Economy figures state the 630d achieves 57mpg and 129g/km against 49mpg and 150g/km for the 630d xDrive.
Now we’ve written that down it’s hard to see why anyone would choose the xDrive diesel. Yes, you get all-wheel-drive but the extra £2k on the list price and the increased CO2 emissions will inevitably increase your tax liability, and it will cost you 8mpg too.
Based on these figures it’s likely the 630d will turn out to be the most popular choice with the right balance of performance and economy favoured by many company car drivers looking to minimise their tax obligations. With prices starting from £46,810 there are plenty of reasons to consider the new 6 Series Gran Turismo when it goes on sale at the end of the year.
- Updated looks and up to 15% efficiency improvement
- Bigger cabin for comfort and practicality
- Initially two petrol and two diesel options
- 630d for business users while the 640i xDrive should be the driver’s choice
- Prices from £46,810
THE new BMW 6 Series Gran Turismo, successor to the 5 series model of the same name, will be launched at this year’s International Motor Show in Frankfurt in September.
As a taster it has released first images and details of the new car – and the new 6 Series Gran Turismo looks rather good.
Introduced in 2009, the original Gran Turismo concept offered all the comfort, elegance, and practicality of a 5 Series with stunning coupe looks. At least that was the plan. In practice it looked a bit cumbersome and top heavy.
The new 6 series Gran Turismo takes the best of these characteristics and squeezes them into a much sleeker, more elegant, and more coupe-like package that we suspect is much closer to BMW’s original vision. The GT concept was always solid but now it’s been transferred to the 6 Series it’s so much better.
The new car looks much better than its predecessor with its long bonnet, set back cabin and flowing roof giving a much improved coupe look.
The sculpted profile has been designed to improve aerodynamic efficiency and, alongside the lightweight engineering and materials, fuel consumption and emissions have been reduced by up to 15%.
More importantly the 6 Series GT has a spoiler that automatically extends at 75mph which is very cool, even if it does make the work of the local constabulary that much easier.
Despite reducing the height by 21mm to improve the looks, BMW has still managed to increase passenger space within that low-slung silhouette.
The additional length has created a spacious cabin with promises of increased head and leg room all round. It also has split folding rear seats that can fold down to increase boot capacity from a healthy 610 litres to a positively enormous 1,800 litres.

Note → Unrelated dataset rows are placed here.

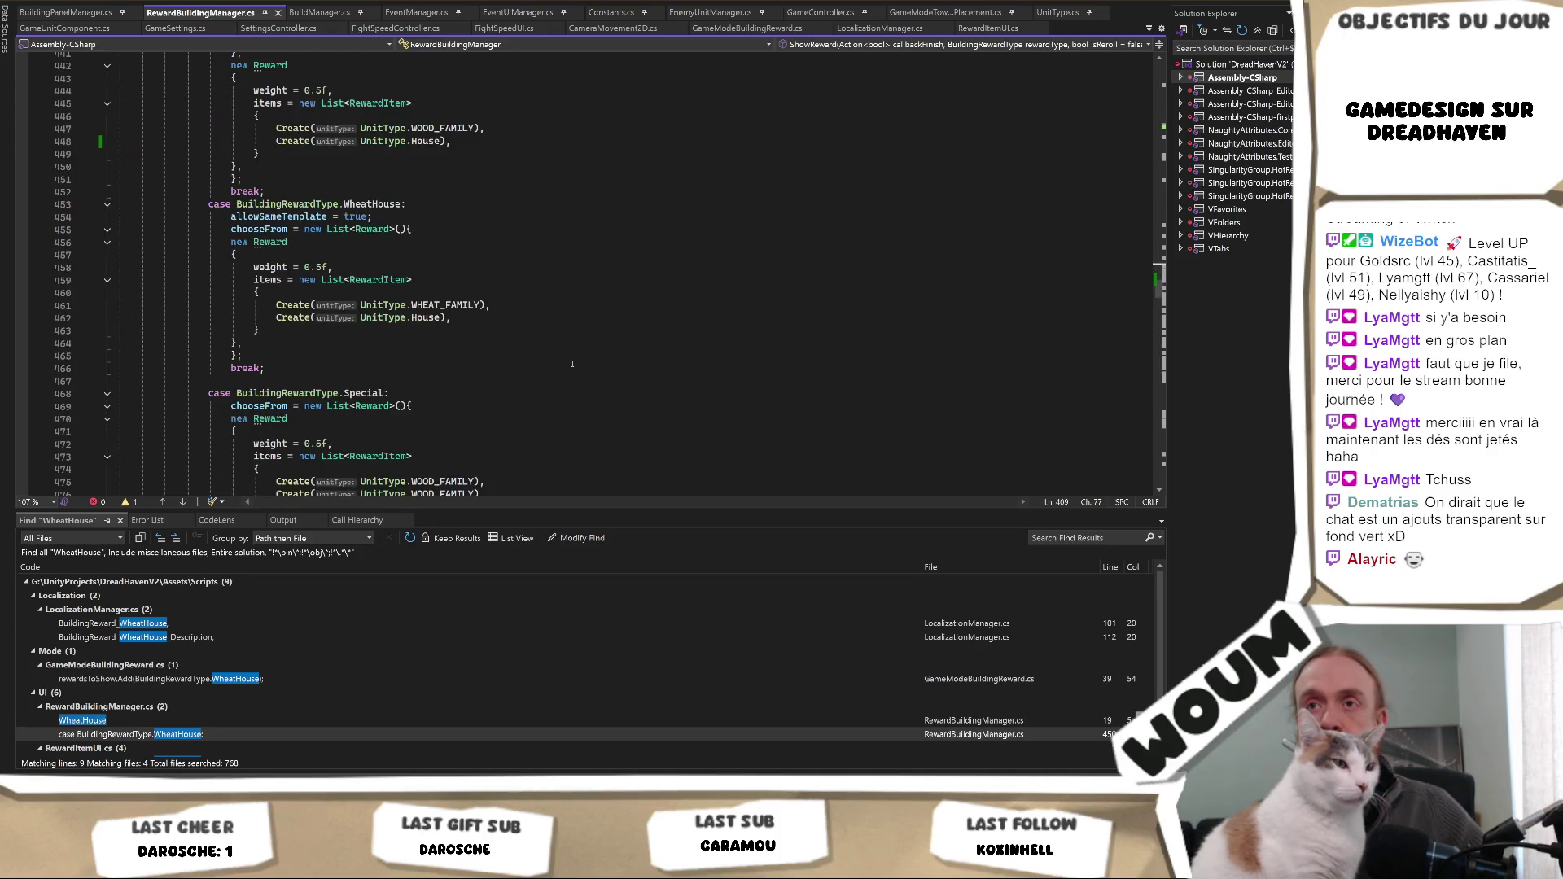
scroll(572, 364, up, 12)
click(408, 269)
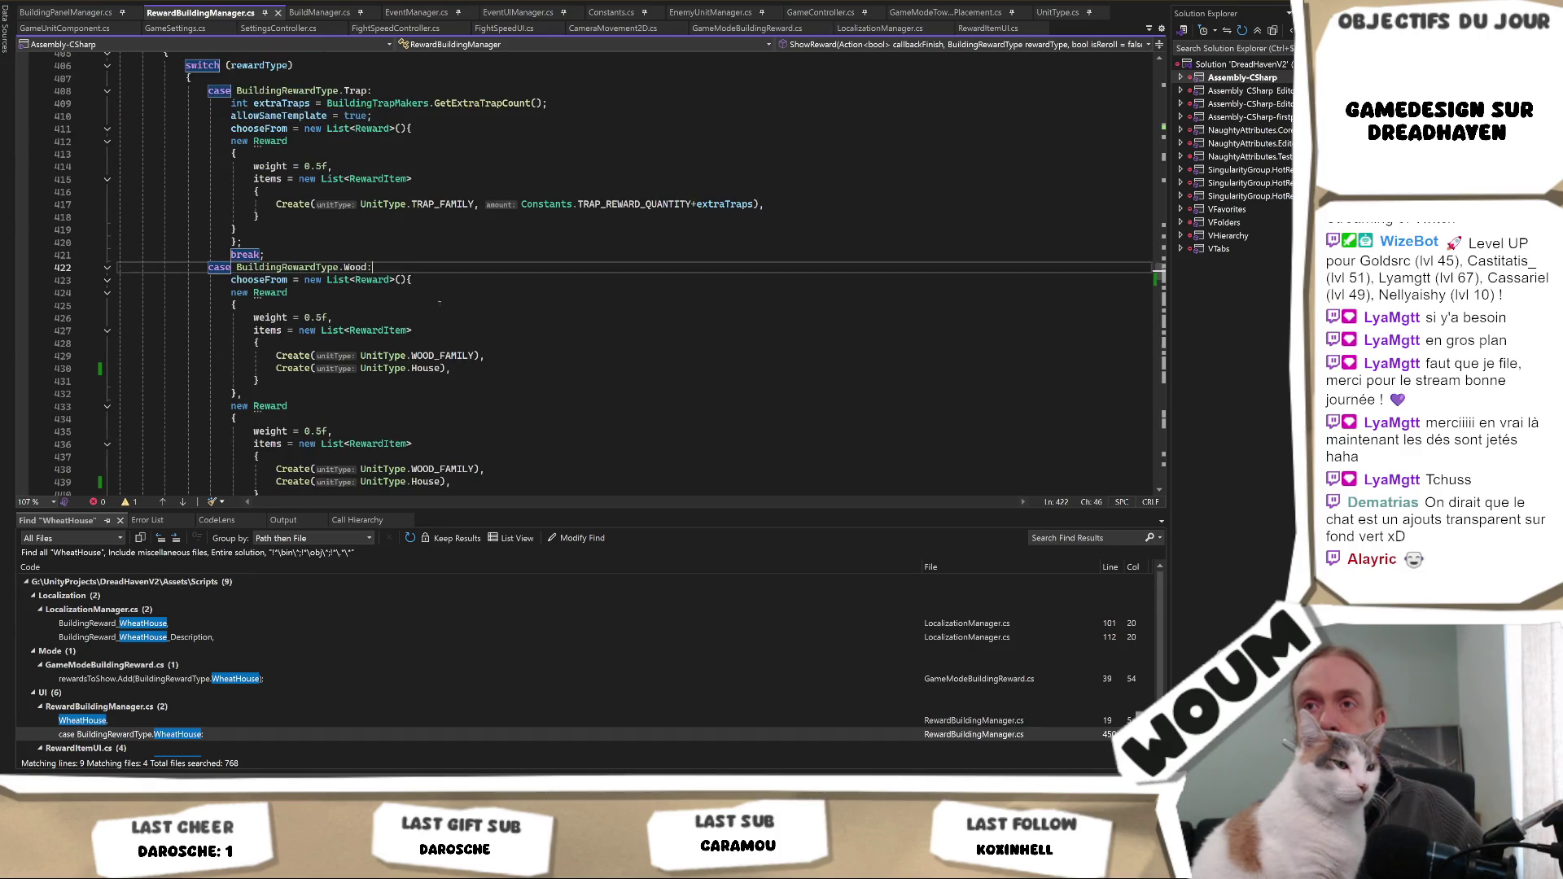
key(ctrl+v)
scroll(255, 447, down, 5)
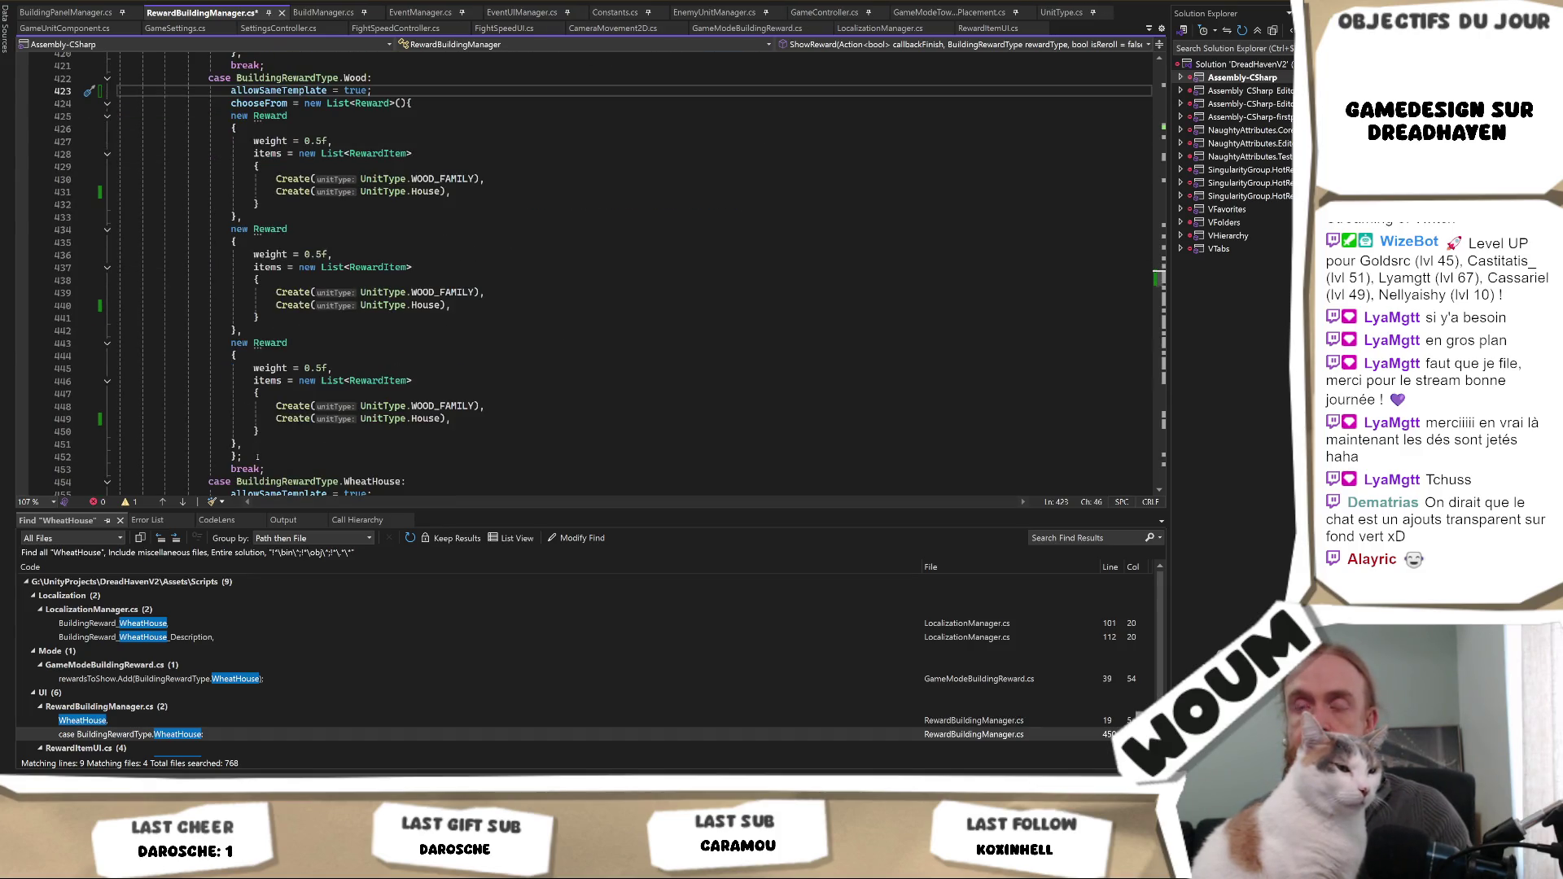
- Delete the second and third Wood Reward blocks, save the script, and return to Unity
mouse_move(247, 444)
mouse_down()
mouse_move(273, 262)
mouse_move(238, 216)
mouse_up()
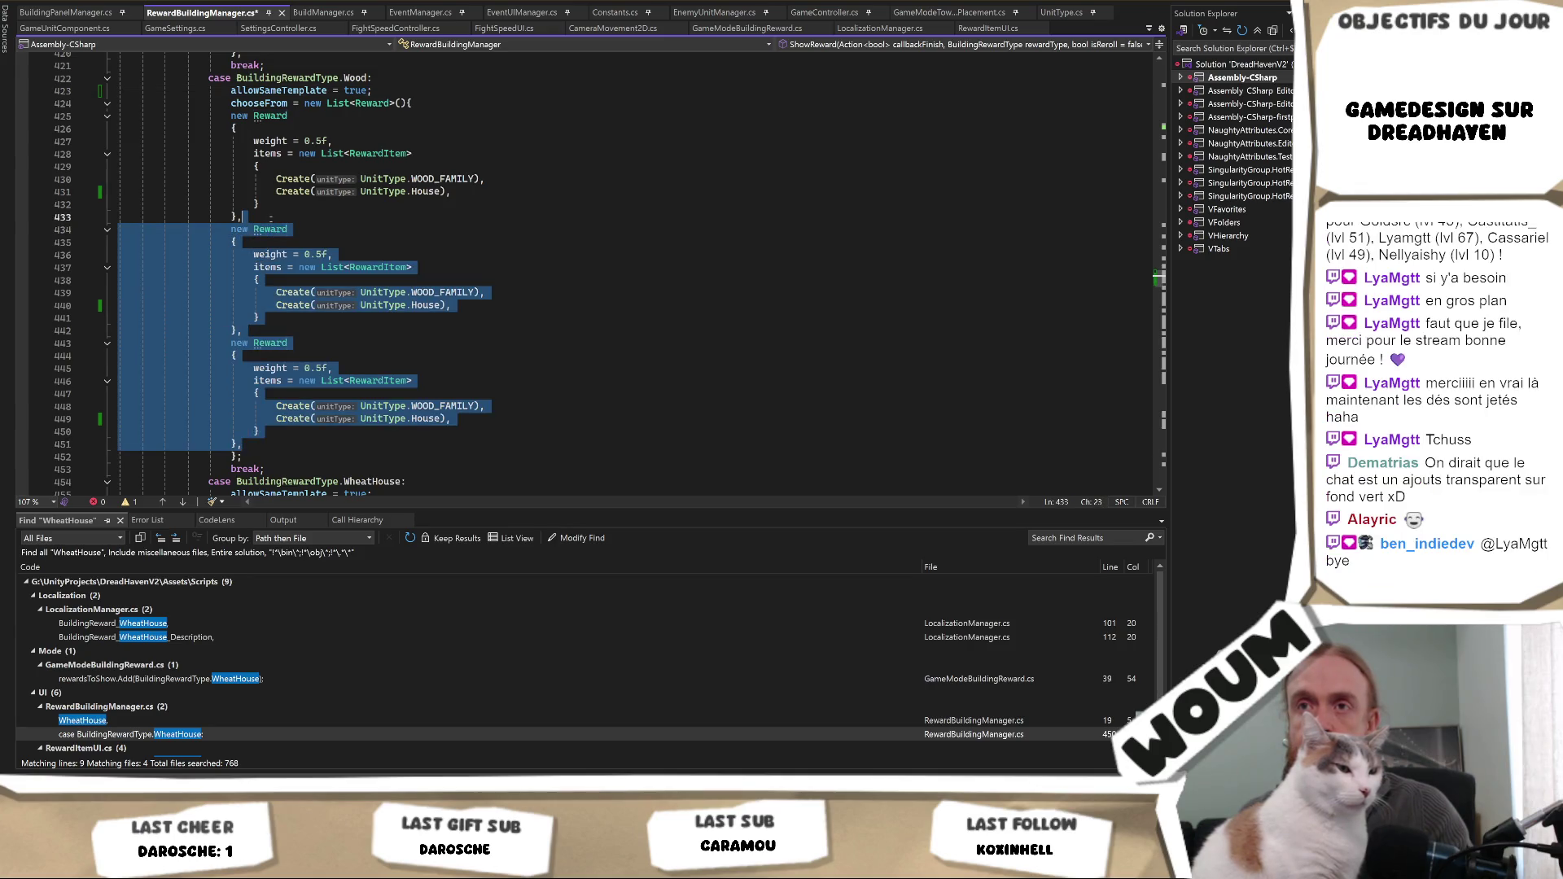
key(Delete)
key(ctrl+s)
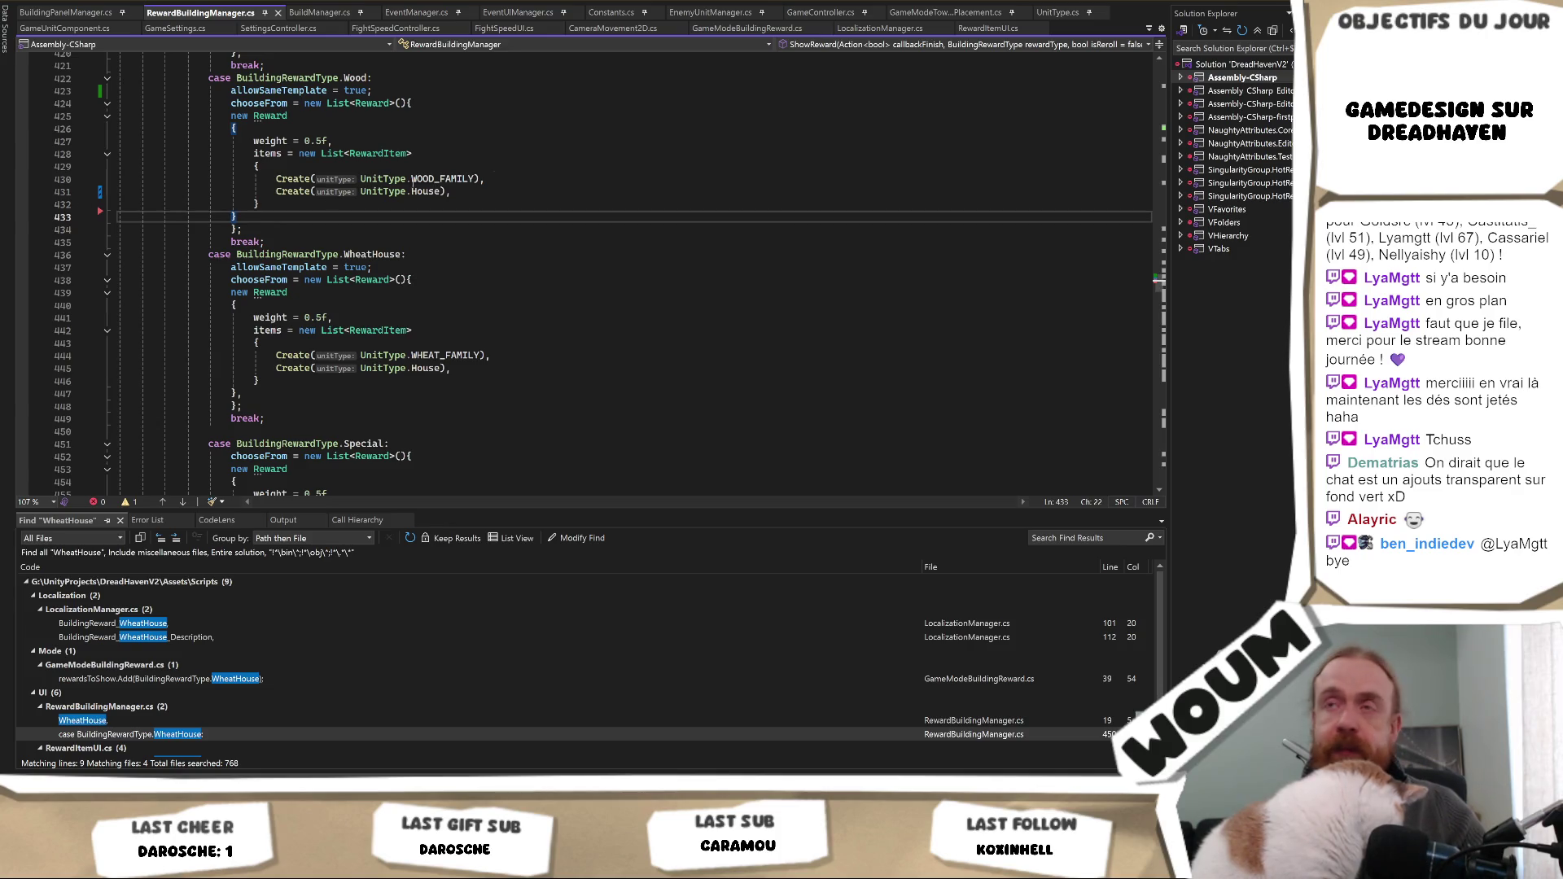
key(alt+Tab)
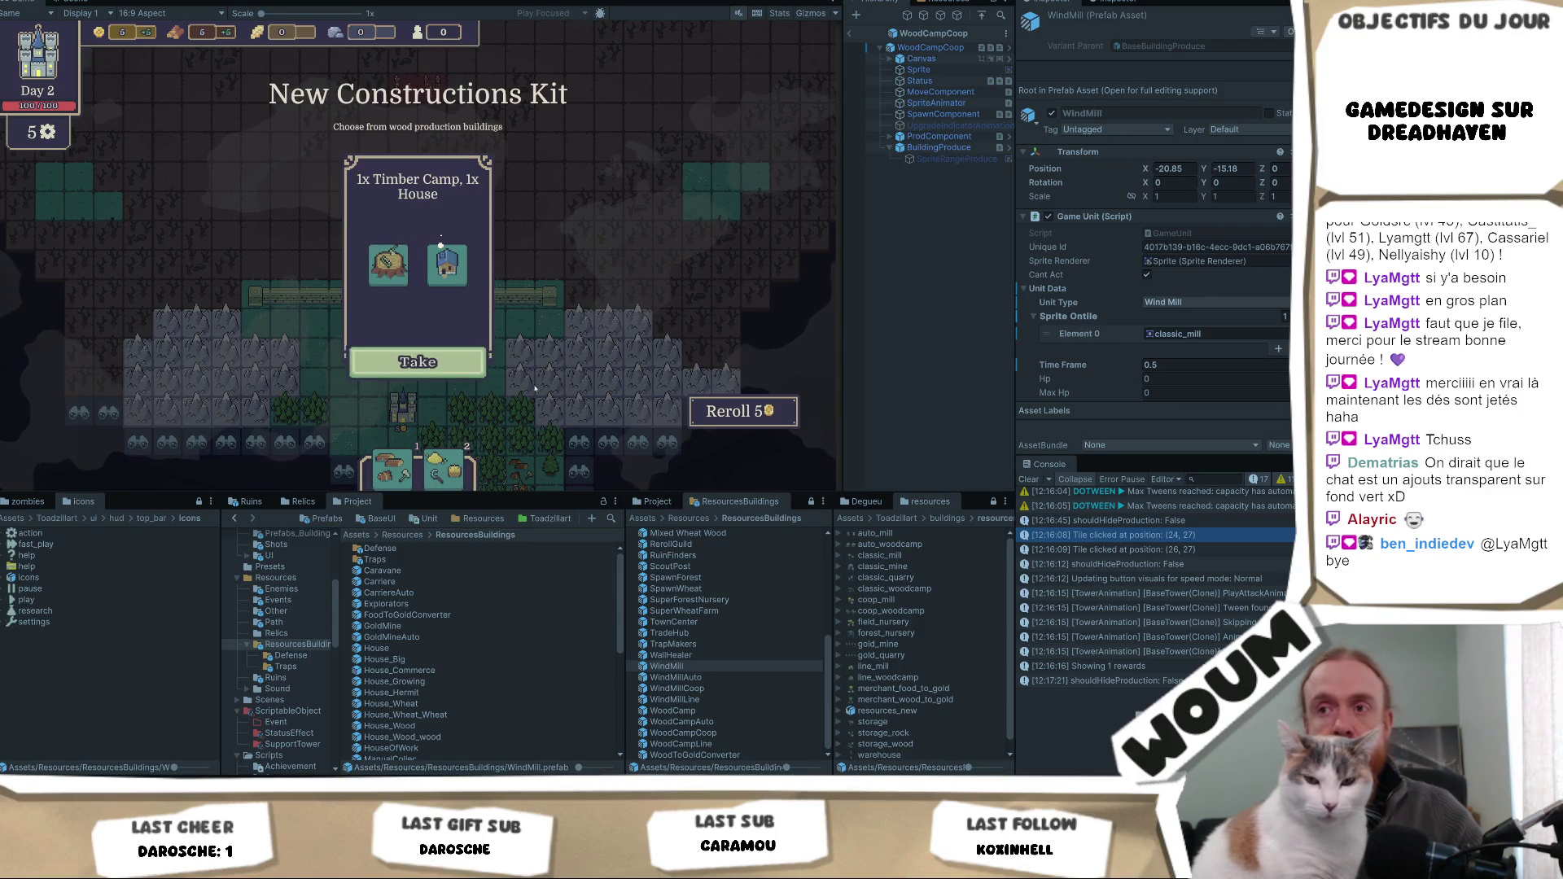
- Reroll the kit and check its offers: Timber Camp, Automatic Chopping, Chopping Camp, each with a House
click(738, 420)
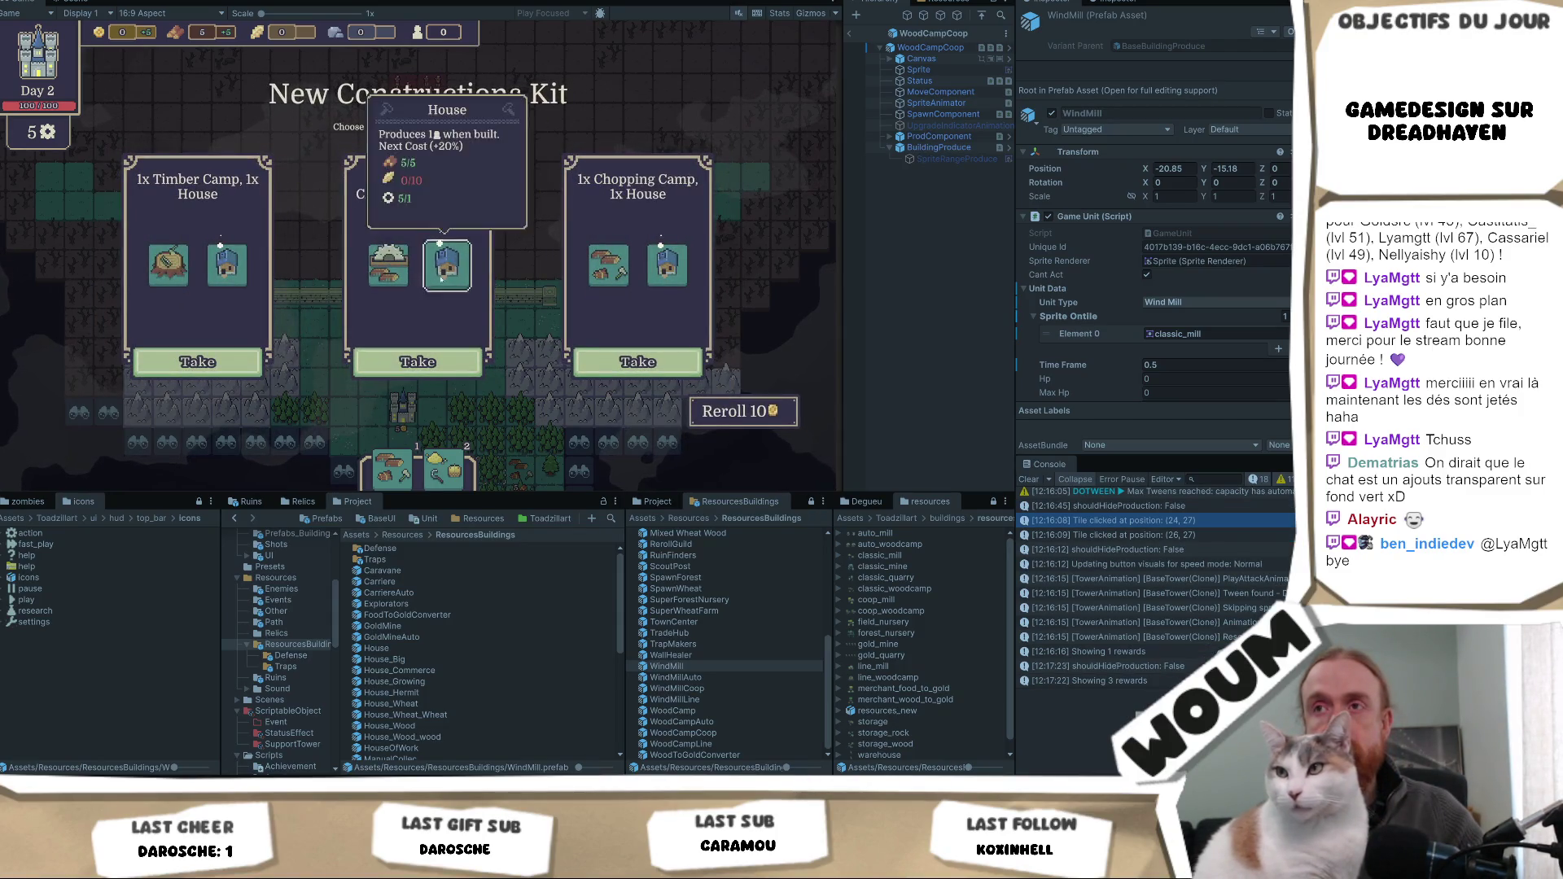
mouse_move(438, 277)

BMW has even included an electrically operated tailgate and lower rear sill to improve loading capacity and ensure the 6 Series GT is a practical proposition.
Practicality may not be high on everyone’s list but, like all BMWs, the 6 Series GT is also designed to offer superior comfort to its occupants, something that features on every list ever written by anyone trying to choose a new car.
Available in two trim levels from launch, SE and M Sport, standard specification includes automatic climate control, metallic paint, 18-inch alloy wheels, 10.25-inch touchscreen, and reversing assist camera. Drivers upgrading to the M Sport will add 19-inch alloys, leather upholstery, and a panoramic glass roof.
Options available to all customers include an upgraded surround sound audio system, BMW Connected smartphone integration, improved head-up display, BMW Night Vision system, and gesture control that allows users to operate some functions with simple hand movements.
Drivers looking to improve handling and performance can also upgrade to adaptive suspension and dynamic damper control to accompany the selectable drive modes. Given how well balanced a BMW usually is in factory specification this is probably just an exercise in self-gratification, although it may give a hint as to how good the 6 Series GT could be. An M6 GT? There’s a thought, BMW.
There will initially be four variants of the 6 Series GT, two petrol and two diesel, and all will have the eight-speed Steptronic gearbox with paddle-shift fitted as standard. BMW’s xDrive all-wheel-drive system will also be available on two of the new models, one each of the petrol and diesel.
Drivers who prefer petrol power can choose from either the 2.0-litre four-cylinder unit found in the 630i, or the more powerful 3.0-litre straight six in the 640i xDrive.
The 3.0-litre engine produces 340bhp, pushing the car to 60mph in just over five seconds in return for 35mpg and 183g/km. The smaller 2.0-litre offers a more practical 258bhp but it’s still enough to propel the car to 60mph just a second slower and the 43mpg and 148g/km may tip the balance in favour of the less powerful car.
For those requiring bigger financial incentives a diesel is likely to prove most popular.
Both the 630d and 630d xDrive use the same 3.0-litre straight six producing 265bhp, and both reach 60mph in around six seconds – BMW indicate there’s only a single tenth of a second between them – with the 630d xDrive being the quicker of the two.